(Box annotation data)

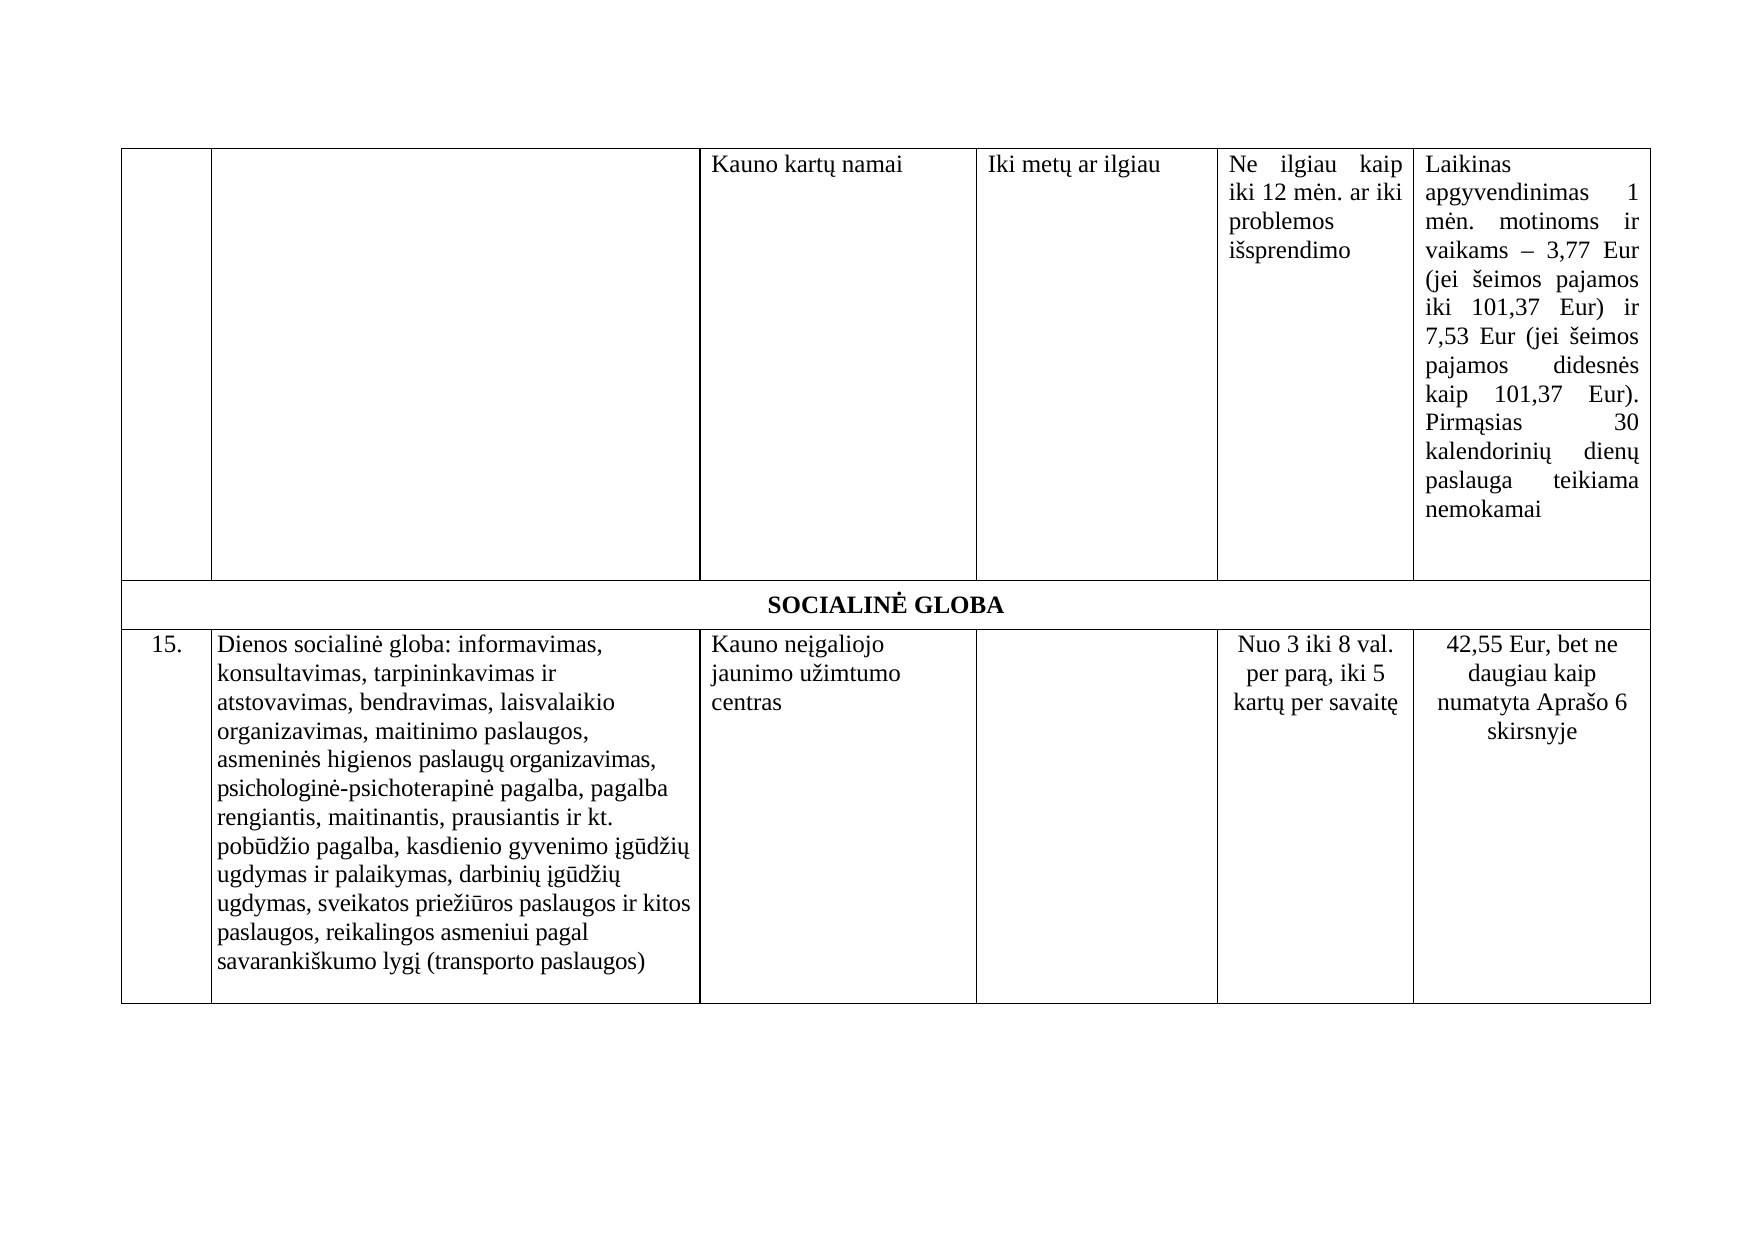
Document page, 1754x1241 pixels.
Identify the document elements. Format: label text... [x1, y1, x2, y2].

table_cell Dienos socialinė globa: informavimas, konsultavimas, tarpininkavimas ir atstovavimas, bendravimas, laisvalaikio organizavimas, maitinimo paslaugos, asmeninės higienos paslaugų organizavimas, psichologinė-psichoterapinė pagalba, pagalba rengiantis, maitinantis, prausiantis ir kt. pobūdžio pagalba, kasdienio gyvenimo įgūdžių ugdymas ir palaikymas, darbinių įgūdžių ugdymas, sveikatos priežiūros paslaugos ir kitos paslaugos, reikalingos asmeniui pagal savarankiškumo lygį (transporto paslaugos) [212, 630, 699, 1003]
table_cell [212, 149, 699, 580]
table_cell Ne ilgiau kaip iki 12 mėn. ar iki problemos išsprendimo [1218, 149, 1413, 580]
table_cell 15. [122, 630, 211, 1003]
table_cell Nuo 3 iki 8 val. per parą, iki 5 kartų per savaitę [1218, 630, 1413, 1003]
table_cell Kauno kartų namai [701, 149, 976, 580]
table_cell [117, 629, 121, 1003]
table_cell Kauno neįgaliojo jaunimo užimtumo centras [701, 630, 976, 1003]
table_cell SOCIALINĖ GLOBA [122, 581, 1650, 628]
table_cell Iki metų ar ilgiau [977, 149, 1217, 580]
table_cell 42,55 Eur, bet ne daugiau kaip numatyta Aprašo 6 skirsnyje [1414, 630, 1650, 1003]
table_cell [117, 148, 121, 580]
table_cell [117, 580, 121, 628]
table_cell Laikinas apgyvendinimas 1 mėn. motinoms ir vaikams – 3,77 Eur (jei šeimos pajamos iki 101,37 Eur) ir 7,53 Eur (jei šeimos pajamos didesnės kaip 101,37 Eur). Pirmąsias 30 kalendorinių dienų paslauga teikiama nemokamai [1414, 149, 1650, 580]
table_cell [122, 149, 211, 580]
table_cell [977, 630, 1217, 1003]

#### TASK TO CARRY OUT
Reproduce the records, replacing each occurrence of "table_cell" with "table_entry" and keeping everything else the same. Omit the pictures from your answer.

#### TASK ANSWER
Document page, 1754x1241 pixels.
Identify the document elements. Format: label text... [x1, y1, x2, y2].

table_entry Dienos socialinė globa: informavimas, konsultavimas, tarpininkavimas ir atstovavimas, bendravimas, laisvalaikio organizavimas, maitinimo paslaugos, asmeninės higienos paslaugų organizavimas, psichologinė-psichoterapinė pagalba, pagalba rengiantis, maitinantis, prausiantis ir kt. pobūdžio pagalba, kasdienio gyvenimo įgūdžių ugdymas ir palaikymas, darbinių įgūdžių ugdymas, sveikatos priežiūros paslaugos ir kitos paslaugos, reikalingos asmeniui pagal savarankiškumo lygį (transporto paslaugos) [212, 630, 699, 1003]
table_entry [212, 149, 699, 580]
table_entry Ne ilgiau kaip iki 12 mėn. ar iki problemos išsprendimo [1218, 149, 1413, 580]
table_entry 15. [122, 630, 211, 1003]
table_entry Nuo 3 iki 8 val. per parą, iki 5 kartų per savaitę [1218, 630, 1413, 1003]
table_entry Kauno kartų namai [701, 149, 976, 580]
table_entry [117, 629, 121, 1003]
table_entry Kauno neįgaliojo jaunimo užimtumo centras [701, 630, 976, 1003]
table_entry SOCIALINĖ GLOBA [122, 581, 1650, 628]
table_entry Iki metų ar ilgiau [977, 149, 1217, 580]
table_entry 42,55 Eur, bet ne daugiau kaip numatyta Aprašo 6 skirsnyje [1414, 630, 1650, 1003]
table_entry [117, 148, 121, 580]
table_entry [117, 580, 121, 628]
table_entry Laikinas apgyvendinimas 1 mėn. motinoms ir vaikams – 3,77 Eur (jei šeimos pajamos iki 101,37 Eur) ir 7,53 Eur (jei šeimos pajamos didesnės kaip 101,37 Eur). Pirmąsias 30 kalendorinių dienų paslauga teikiama nemokamai [1414, 149, 1650, 580]
table_entry [122, 149, 211, 580]
table_entry [977, 630, 1217, 1003]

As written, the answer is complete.